→ Written task:
Render the text of the entries below as a JSON list of strings, with one string for each line and no blank lines. Leave the pictures out.
##### Data for this exercise
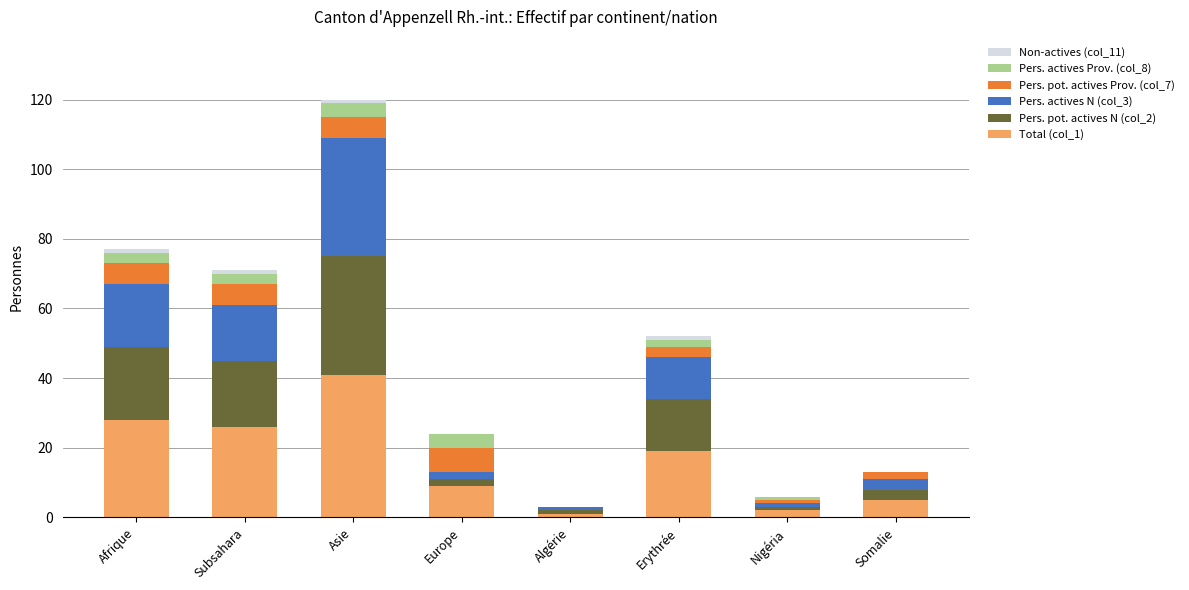

The value of Total (col_1) at Somalie is 5. True or false?

True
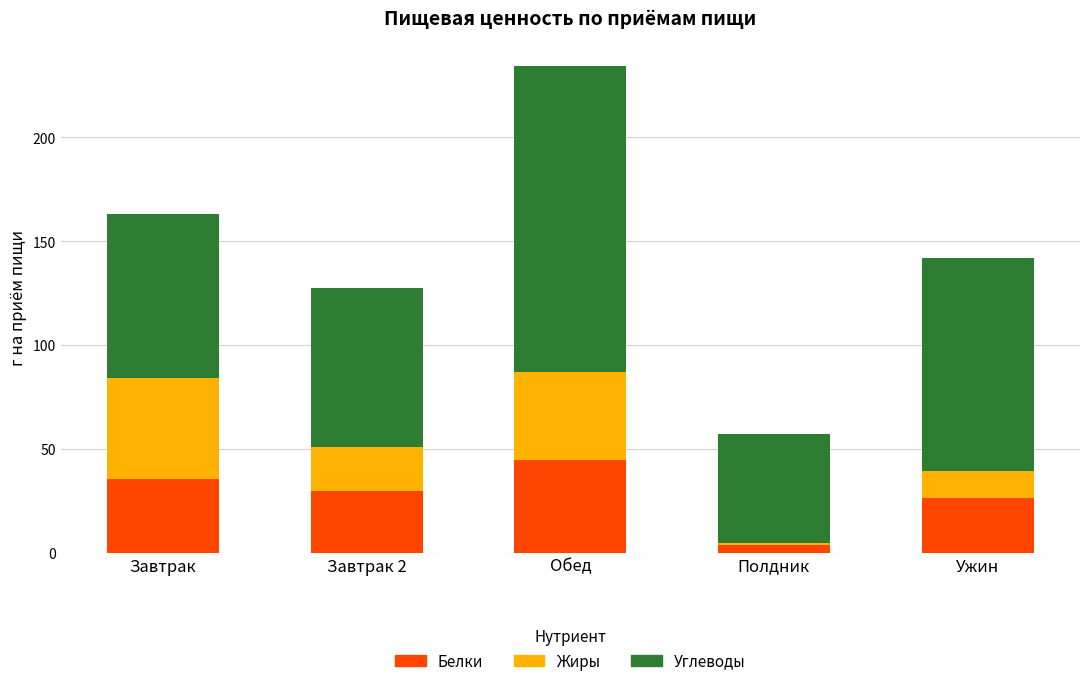

Is it true that Белки equals 44.8 at Обед?

True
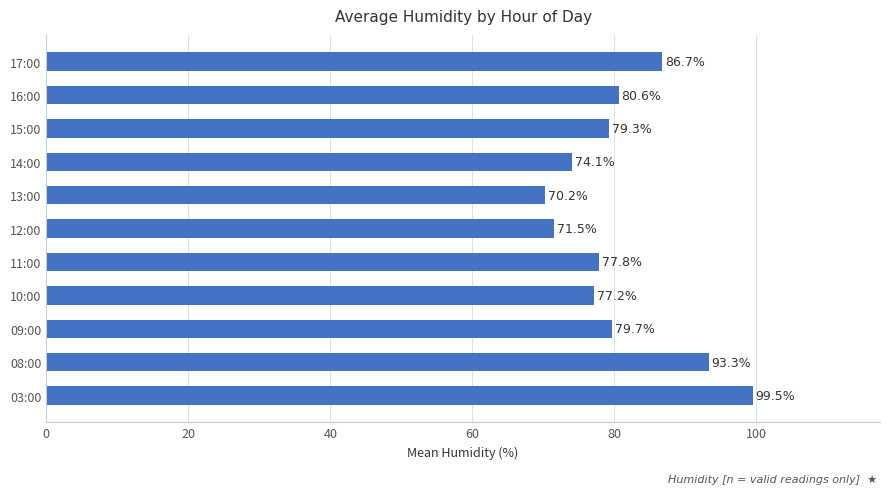

What is the difference between the values at 09:00 and 11:00?

1.9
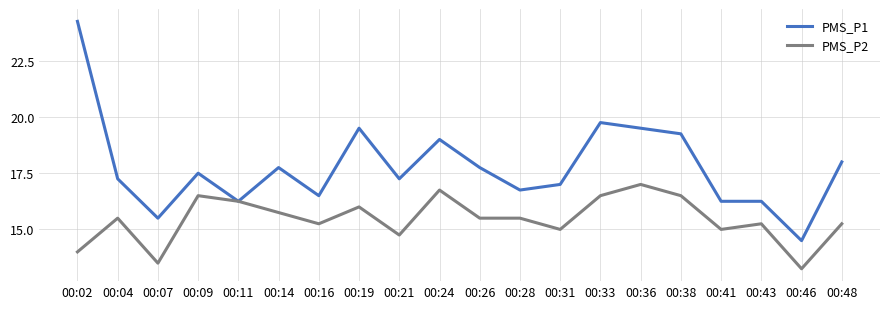

Which series changed the most between 00:02 and 00:11?

PMS_P1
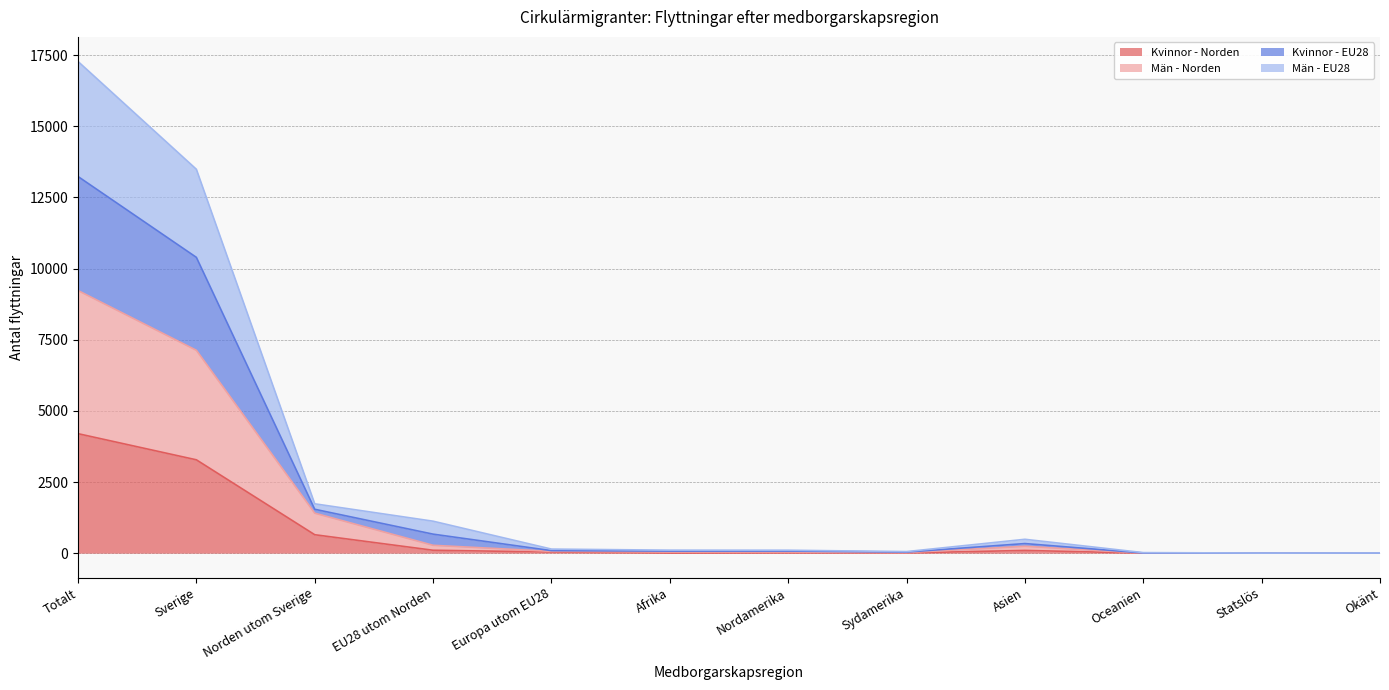

True or false: Kvinnor - Norden has a value of 649 at Norden utom Sverige.

True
##########
→ Answer section:
[
  "The value of Total (col_1) at Somalie is 5. True or false?",
  "True",
  "Is it true that Белки equals 44.8 at Обед?",
  "True",
  "What is the difference between the values at 09:00 and 11:00?",
  "1.9",
  "Which series changed the most between 00:02 and 00:11?",
  "PMS_P1",
  "True or false: Kvinnor - Norden has a value of 649 at Norden utom Sverige.",
  "True"
]